§ The records
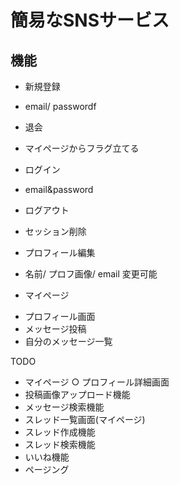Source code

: # 簡易なSNSサービス

## 機能
* 新規登録
- email/ passwordf
* 退会
- マイページからフラグ立てる
* ログイン
- email&password
* ログアウト
- セッション削除
* プロフィール編集
- 名前/ プロフ画像/ email 変更可能
* マイページ
- プロフィール画面
- メッセージ投稿
- 自分のメッセージ一覧

TODO
- マイページ
○ プロフィール詳細画面
- 投稿画像アップロード機能
- メッセージ検索機能
- スレッド一覧画面(マイページ)
- スレッド作成機能
- スレッド検索機能
- いいね機能
- ページング
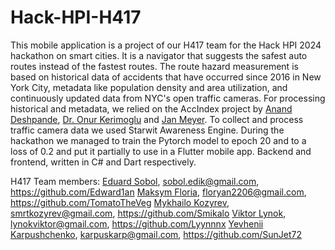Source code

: # Hack-HPI-H417
This mobile application is a project of our H417 team for the Hack HPI 2024 hackathon on smart cities. It is a navigator that suggests the safest auto routes instead of the fastest routes. The route hazard measurement is based on historical data of accidents that have occurred since 2016 in New York City, metadata like population density and area utilization, and continuously updated data from NYC's open traffic cameras. 
For processing historical and metadata, we relied on the AccIndex project by [Anand Deshpande](https://www.linkedin.com/in/anandbd/), [Dr. Onur Kerimoglu](https://www.linkedin.com/in/onur-kerimoglu/) and [Jan Meyer](https://www.linkedin.com/in/jan-meyer-9a8269127/). To collect and process traffic camera data we used Starwit Awareness Engine. 
During the hackathon we managed to train the Pytorch model to epoch 20 and to a loss of 0.2 and put it partially to use in a Flutter mobile app. Backend and frontend, written in C# and Dart respectively.

H417 Team members:
[Eduard Sobol](https://www.linkedin.com/in/eduard-sobol/), sobol.edik@gmail.com, https://github.com/Edward1an
[Maksym Floria](https://www.linkedin.com/in/maksym-floria-9b1a64296?utm_source=share&utm_campaign=share_via&utm_content=profile&utm_medium=android_app), floryan2206@gmail.com, https://github.com/TomatoTheVeg
[Mykhailo Kozyrev](https://www.linkedin.com/in/misha-kozyrev-143410282?utm_source=share&utm_campaign=share_via&utm_content=profile&utm_medium=android_app), smrtkozyrev@gmail.com, https://github.com/Smikalo
[Viktor Lynok](https://www.linkedin.com/in/viktor-lynok-7352ba292?utm_source=share&utm_campaign=share_via&utm_content=profile&utm_medium=ios_app), lynokviktor@gmail.com, https://github.com/Lyynnnx
[Yevhenii Karpushchenko](https://www.linkedin.com/in/yevhenii-karpushchenko-882a84225/), karpuskarp@gmail.com, https://github.com/SunJet72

§ Task description
Transcribe the material exactly, and leave out whatever pictures it holds.

§ The answer
Source code

: # 簡易なSNSサービス

## 機能
* 新規登録
- email/ passwordf
* 退会
- マイページからフラグ立てる
* ログイン
- email&password
* ログアウト
- セッション削除
* プロフィール編集
- 名前/ プロフ画像/ email 変更可能
* マイページ
- プロフィール画面
- メッセージ投稿
- 自分のメッセージ一覧

TODO
- マイページ
○ プロフィール詳細画面
- 投稿画像アップロード機能
- メッセージ検索機能
- スレッド一覧画面(マイページ)
- スレッド作成機能
- スレッド検索機能
- いいね機能
- ページング
Source code

: # Hack-HPI-H417
This mobile application is a project of our H417 team for the Hack HPI 2024 hackathon on smart cities. It is a navigator that suggests the safest auto routes instead of the fastest routes. The route hazard measurement is based on historical data of accidents that have occurred since 2016 in New York City, metadata like population density and area utilization, and continuously updated data from NYC's open traffic cameras. 
For processing historical and metadata, we relied on the AccIndex project by [Anand Deshpande](https://www.linkedin.com/in/anandbd/), [Dr. Onur Kerimoglu](https://www.linkedin.com/in/onur-kerimoglu/) and [Jan Meyer](https://www.linkedin.com/in/jan-meyer-9a8269127/). To collect and process traffic camera data we used Starwit Awareness Engine. 
During the hackathon we managed to train the Pytorch model to epoch 20 and to a loss of 0.2 and put it partially to use in a Flutter mobile app. Backend and frontend, written in C# and Dart respectively.

H417 Team members:
[Eduard Sobol](https://www.linkedin.com/in/eduard-sobol/), sobol.edik@gmail.com, https://github.com/Edward1an
[Maksym Floria](https://www.linkedin.com/in/maksym-floria-9b1a64296?utm_source=share&utm_campaign=share_via&utm_content=profile&utm_medium=android_app), floryan2206@gmail.com, https://github.com/TomatoTheVeg
[Mykhailo Kozyrev](https://www.linkedin.com/in/misha-kozyrev-143410282?utm_source=share&utm_campaign=share_via&utm_content=profile&utm_medium=android_app), smrtkozyrev@gmail.com, https://github.com/Smikalo
[Viktor Lynok](https://www.linkedin.com/in/viktor-lynok-7352ba292?utm_source=share&utm_campaign=share_via&utm_content=profile&utm_medium=ios_app), lynokviktor@gmail.com, https://github.com/Lyynnnx
[Yevhenii Karpushchenko](https://www.linkedin.com/in/yevhenii-karpushchenko-882a84225/), karpuskarp@gmail.com, https://github.com/SunJet72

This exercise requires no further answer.